Эми что-то проворчала, но подчинилась. Констанции пришлось дважды потребовать, чтобы он оторвался от работы и поел. Он ел быстро, беспрерывно бросая, прищурившись, взгляды на картину. Поужинав, он вновь наполнил стакан водой и поставил его рядом с альбомом.
– Надеюсь, ты не собираешься заняться рисованием так поздно! – с удивлением воскликнула Констанция.
– Как раз собираюсь, мама! – раздраженно возразил он. – Еще не поздно.
Одно из строгих правил его отца заключалось в том, что после ужина надо идти спать, а не заниматься посторонними делами. Отходить ко сну разрешалось не позднее девяти часов. Сейчас до этого момента оставалось менее четверти часа.
– До девяти остается всего двенадцать минут, – объявила Констанция.
– Ну и что?
– Послушай, Сирил, – сказала она, – хочу надеяться, что ты будешь хорошим мальчиком и не станешь огорчать маму.
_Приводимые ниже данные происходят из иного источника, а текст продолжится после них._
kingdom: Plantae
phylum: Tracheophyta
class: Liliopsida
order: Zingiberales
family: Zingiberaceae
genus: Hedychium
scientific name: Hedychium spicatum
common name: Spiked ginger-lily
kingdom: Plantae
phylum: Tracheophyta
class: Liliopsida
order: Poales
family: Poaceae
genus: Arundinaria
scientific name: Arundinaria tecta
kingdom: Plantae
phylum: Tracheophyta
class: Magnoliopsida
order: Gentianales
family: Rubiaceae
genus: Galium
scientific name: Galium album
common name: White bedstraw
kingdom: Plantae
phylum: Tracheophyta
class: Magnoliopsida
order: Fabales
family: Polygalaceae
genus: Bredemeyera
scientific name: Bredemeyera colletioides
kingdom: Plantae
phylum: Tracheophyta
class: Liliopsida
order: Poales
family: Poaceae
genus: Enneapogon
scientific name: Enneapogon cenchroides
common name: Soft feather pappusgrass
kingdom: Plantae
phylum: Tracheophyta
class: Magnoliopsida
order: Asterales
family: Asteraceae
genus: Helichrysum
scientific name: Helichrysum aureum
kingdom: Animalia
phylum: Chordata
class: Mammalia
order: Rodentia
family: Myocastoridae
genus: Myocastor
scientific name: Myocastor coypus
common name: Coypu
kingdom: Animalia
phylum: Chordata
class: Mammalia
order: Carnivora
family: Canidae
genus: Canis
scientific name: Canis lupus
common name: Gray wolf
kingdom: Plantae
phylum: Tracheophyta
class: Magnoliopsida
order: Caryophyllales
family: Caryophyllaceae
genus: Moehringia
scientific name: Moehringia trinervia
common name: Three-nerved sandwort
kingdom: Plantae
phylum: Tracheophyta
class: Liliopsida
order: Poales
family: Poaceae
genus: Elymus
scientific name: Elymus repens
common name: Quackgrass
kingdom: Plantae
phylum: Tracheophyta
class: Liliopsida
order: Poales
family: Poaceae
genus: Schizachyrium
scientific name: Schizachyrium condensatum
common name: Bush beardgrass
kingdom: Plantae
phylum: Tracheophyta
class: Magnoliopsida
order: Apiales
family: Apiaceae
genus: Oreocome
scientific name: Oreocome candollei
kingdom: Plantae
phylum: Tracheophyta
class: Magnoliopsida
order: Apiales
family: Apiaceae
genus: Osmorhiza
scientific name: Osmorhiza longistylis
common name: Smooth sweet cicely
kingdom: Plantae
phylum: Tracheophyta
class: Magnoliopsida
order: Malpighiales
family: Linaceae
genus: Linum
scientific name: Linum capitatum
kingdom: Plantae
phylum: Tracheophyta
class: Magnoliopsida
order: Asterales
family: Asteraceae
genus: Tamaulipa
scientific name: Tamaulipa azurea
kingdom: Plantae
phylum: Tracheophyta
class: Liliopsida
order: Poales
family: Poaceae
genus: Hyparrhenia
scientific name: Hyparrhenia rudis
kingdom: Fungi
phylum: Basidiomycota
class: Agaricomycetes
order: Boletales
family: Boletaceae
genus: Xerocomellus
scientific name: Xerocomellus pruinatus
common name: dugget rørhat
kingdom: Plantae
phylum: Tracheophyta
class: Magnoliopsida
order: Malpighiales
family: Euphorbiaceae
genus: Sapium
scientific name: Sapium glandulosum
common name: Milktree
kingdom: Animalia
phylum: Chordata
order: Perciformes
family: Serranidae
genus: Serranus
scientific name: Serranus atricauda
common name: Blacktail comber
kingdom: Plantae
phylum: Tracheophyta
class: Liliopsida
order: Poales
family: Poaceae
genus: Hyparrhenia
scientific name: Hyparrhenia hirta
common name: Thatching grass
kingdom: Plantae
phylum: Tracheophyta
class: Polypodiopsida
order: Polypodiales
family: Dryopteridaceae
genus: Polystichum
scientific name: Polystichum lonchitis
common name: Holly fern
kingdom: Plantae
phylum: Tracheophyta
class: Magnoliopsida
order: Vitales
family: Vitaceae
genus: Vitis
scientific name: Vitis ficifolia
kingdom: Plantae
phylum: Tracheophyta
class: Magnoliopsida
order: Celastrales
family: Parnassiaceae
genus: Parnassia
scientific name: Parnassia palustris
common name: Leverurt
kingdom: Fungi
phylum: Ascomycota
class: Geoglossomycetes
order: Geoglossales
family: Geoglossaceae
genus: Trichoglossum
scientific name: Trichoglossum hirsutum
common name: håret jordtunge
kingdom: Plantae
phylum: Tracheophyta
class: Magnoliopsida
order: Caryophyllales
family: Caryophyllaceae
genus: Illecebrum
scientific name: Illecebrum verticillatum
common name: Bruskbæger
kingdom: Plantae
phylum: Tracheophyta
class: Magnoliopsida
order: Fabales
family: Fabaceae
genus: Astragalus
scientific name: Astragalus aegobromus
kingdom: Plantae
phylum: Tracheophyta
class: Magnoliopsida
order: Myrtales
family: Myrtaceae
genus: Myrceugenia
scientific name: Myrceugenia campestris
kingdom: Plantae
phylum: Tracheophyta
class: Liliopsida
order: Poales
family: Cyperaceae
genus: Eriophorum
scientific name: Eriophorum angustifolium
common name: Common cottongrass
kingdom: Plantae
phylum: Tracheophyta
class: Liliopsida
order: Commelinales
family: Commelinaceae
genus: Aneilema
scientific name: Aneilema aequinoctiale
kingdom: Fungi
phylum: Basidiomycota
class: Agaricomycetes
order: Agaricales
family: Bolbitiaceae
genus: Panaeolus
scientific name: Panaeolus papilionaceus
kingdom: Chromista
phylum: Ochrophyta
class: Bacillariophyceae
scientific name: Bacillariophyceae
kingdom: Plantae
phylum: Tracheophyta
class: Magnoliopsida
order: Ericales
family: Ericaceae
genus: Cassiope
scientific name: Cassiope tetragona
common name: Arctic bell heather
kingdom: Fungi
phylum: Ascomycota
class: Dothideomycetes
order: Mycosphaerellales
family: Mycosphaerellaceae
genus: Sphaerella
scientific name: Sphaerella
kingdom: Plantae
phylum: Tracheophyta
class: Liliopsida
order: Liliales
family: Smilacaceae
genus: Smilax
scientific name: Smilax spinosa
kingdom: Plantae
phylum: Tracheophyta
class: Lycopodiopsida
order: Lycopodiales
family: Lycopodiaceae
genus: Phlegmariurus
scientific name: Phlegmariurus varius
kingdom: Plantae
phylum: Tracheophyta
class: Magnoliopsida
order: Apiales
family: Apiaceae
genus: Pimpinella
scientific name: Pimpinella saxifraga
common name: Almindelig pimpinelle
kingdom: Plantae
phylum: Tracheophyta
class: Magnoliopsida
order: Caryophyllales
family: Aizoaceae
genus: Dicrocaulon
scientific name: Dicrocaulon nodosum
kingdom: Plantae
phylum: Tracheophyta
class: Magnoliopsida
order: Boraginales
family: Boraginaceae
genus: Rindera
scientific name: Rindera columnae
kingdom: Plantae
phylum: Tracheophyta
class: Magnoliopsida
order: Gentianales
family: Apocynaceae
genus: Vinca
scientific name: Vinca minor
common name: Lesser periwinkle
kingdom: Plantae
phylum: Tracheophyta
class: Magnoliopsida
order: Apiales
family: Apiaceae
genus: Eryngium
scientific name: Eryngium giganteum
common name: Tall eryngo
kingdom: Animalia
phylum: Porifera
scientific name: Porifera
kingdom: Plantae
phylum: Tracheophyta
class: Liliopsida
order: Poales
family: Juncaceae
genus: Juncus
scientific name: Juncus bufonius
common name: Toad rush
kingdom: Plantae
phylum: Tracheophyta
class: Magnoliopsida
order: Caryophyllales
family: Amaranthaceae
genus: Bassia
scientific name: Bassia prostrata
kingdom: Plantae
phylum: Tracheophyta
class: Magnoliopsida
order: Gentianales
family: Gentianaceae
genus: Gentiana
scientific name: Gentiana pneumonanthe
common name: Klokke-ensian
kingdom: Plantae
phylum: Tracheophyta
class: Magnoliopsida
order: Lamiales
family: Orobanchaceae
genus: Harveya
Но она произнесла эти слова слишком добрым голосом.
Он ответил угрюмо:
– А я полагаю, что вы могли бы разрешить мне закончить набросок. Я уже начал его, и много времени мне не потребуется.
Она совершила ошибку, отклонившись от главной темы и спросив:
– Разве возможно правильно подобрать цвета при газовом освещении?
– А я буду делать его сепией, – торжествующим тоном ответил он.
– Больше чтоб такое не повторялось, – сказала она.
Он возблагодарил Бога за хороший ужин и кинулся к фисгармонии, где лежал его альбом. Эми убрала со стола. Констанция принялась за вышивание на пяльцах. Воцарилось молчание. На часах пробило девять, потом половину десятого. Она вновь и вновь напоминала ему о времени. Без десяти десять она произнесла решительно:
– Сирил, когда часы пробьют десять, я тотчас же закрою газ.
Часы пробили десять.
– Секундочку, секундочку! – закричал он. – Готово! Готово!
Рука ее застыла на месте.
Прошло еще четыре минуты, и он вскочил.
– Вот! – с гордостью произнес он, показывая ей альбом. Его движения были полны изящества и желания снискать похвалу.
– Очень хорошо, – довольно равнодушно отозвалась Констанция.
– Не думаю, что вас это очень интересует, – заметил он с упреком, однако широко улыбаясь.
– Меня интересует твое здоровье, – сказала ома. – Погляди на часы!
Он неспешно уселся во вторую качалку.
– Ну же, Сирил!
– Мамочка, надеюсь, вы разрешите мне снять башмаки? – Он произнес эти слова с насмешливым добродушием.
Он поцеловал ее на ночь так нежно, что ей захотелось прильнуть к нему, но она не могла освободиться от воспитанной в ней с самого детства сдержанности, которую сохранила на всю жизнь. Неспособность поступить так, как хочется, глубоко опечалила ее.
Оставшись одна в спальной, она стала прислушиваться, как он раздевается. Дверь между их комнатами не была заперта. Констанции приходилось сдерживать себя, чтобы не приоткрыть дверь и не взглянуть на него. Ему бы это не понравилось. Он мог бы нежданно и без ущерба для себя даровать покой ее сердцу, но он не знал, сколь велика его сила. Она не смогла прильнуть к его груди, но прильнула к нему сердцем своим, когда в одиночестве степенно ходила по комнате. Ее взгляд проникал сквозь прочную дверь. Наконец она грузно опустилась на кровать. Со сдержанной тревогой она размышляла: «Мне нужно быть твердой с Сирилом». И вместе с тем думала: «Он непременно должен оставаться хорошим мальчиком. Непременно должен». И пылко, без стыда, льнула к нему! Одиноко лежа в темноте, она могла по велению сердца отбросить сдержанность и стать по-девичьи свободной. Теперь, когда она освободилась от напряжения, перед ней предстал образ его отца сначала в гробу, потом работающим за конторкой. Она постаралась удержать и это видение ради сладостной боли, которую оно причиняло.